07-11, 14:45–15:15 (Europe/Amsterdam), If (1.1)
Learn how to automate the generation of contextual metrics from tracking data to enrich event analysis, handling the influx of games arriving daily in an efficient way by scaling-out the entire architecture.
In the dynamic landscape of sports analytics, the integration of tracking data has opened new frontiers for in-depth event analysis. Yet, the use of this data remains a bottleneck, particularly when dealing with a large volume of games. Indeed, such computation is either too expensive or too long. The focus of the presentation will be on automating the generation of these contextual metrics at scale, and their usage by professionals and decision-makers.
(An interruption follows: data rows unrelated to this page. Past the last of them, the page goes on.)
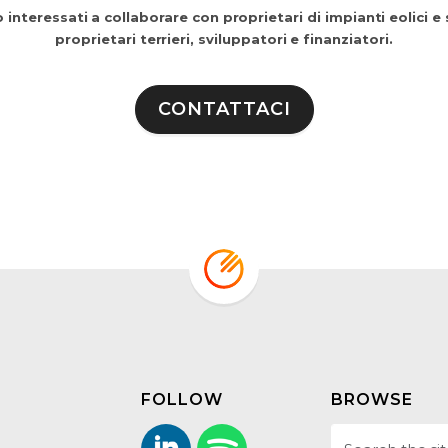
 interessati a collaborare con proprietari di impianti eolici e s
proprietari terrieri, sviluppatori e finanziatori.
CONTATTACI
FOLLOW
BROWSE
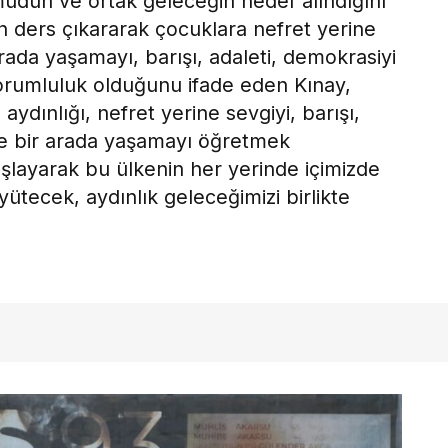
umudun ve ortak geleceğin hedef alındığını
n ders çıkararak çocuklara nefret yerine
arada yaşamayı, barışı, adaleti, demokrasiyi
rumluluk olduğunu ifade eden Kınay,
aydınlığı, nefret yerine sevgiyi, barışı,
ve bir arada yaşamayı öğretmek
şlayarak bu ülkenin her yerinde içimizde
tecek, aydınlık geleceğimizi birlikte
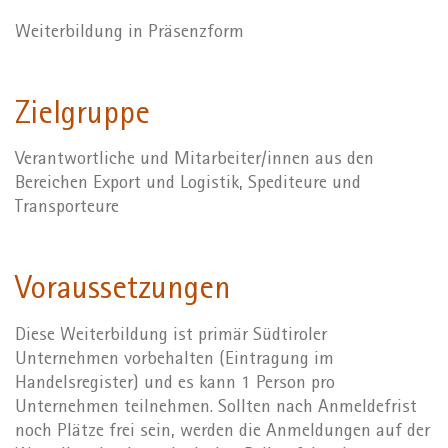
Weiterbildung in Präsenzform
Zielgruppe
Verantwortliche und Mitarbeiter/innen aus den
Bereichen Export und Logistik, Spediteure und
Transporteure
Voraussetzungen
Diese Weiterbildung ist primär Südtiroler
Unternehmen vorbehalten (Eintragung im
Handelsregister) und es kann 1 Person pro
Unternehmen teilnehmen. Sollten nach Anmeldefrist
noch Plätze frei sein, werden die Anmeldungen auf der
The presentation will showcase an architecture and an automated pipeline designed to handle the influx of games. Leveraging Python and cloud computing services such as message queues, we efficiently manage incoming game data by scaling the infrastructure based on the workload, ensuring optimal performance during peak period while minimizing costs during quieter times. The presentation will strike a balance between technical depth and practical application. Attendees will gain insights into the architecture required to efficiently process hundreds of games weekly, while accommodating the thousands already present in the database. The advantage granted by this method will be quantified in terms of time and resources to inform data scientists and data engineers the efficiency they could reach.
No prior knowledge expected
I am a French Data Scientist, holding an engineering diploma from Telecom Paris and a Master's degree from Institut Polytechnique de Paris in Applied Mathematics and Data Science.
At the end of my studies, I completed a Data Science internship at Parma Calcio 1913. I now serve as a full-time Data Scientist at the club, working on leveraging tracking data.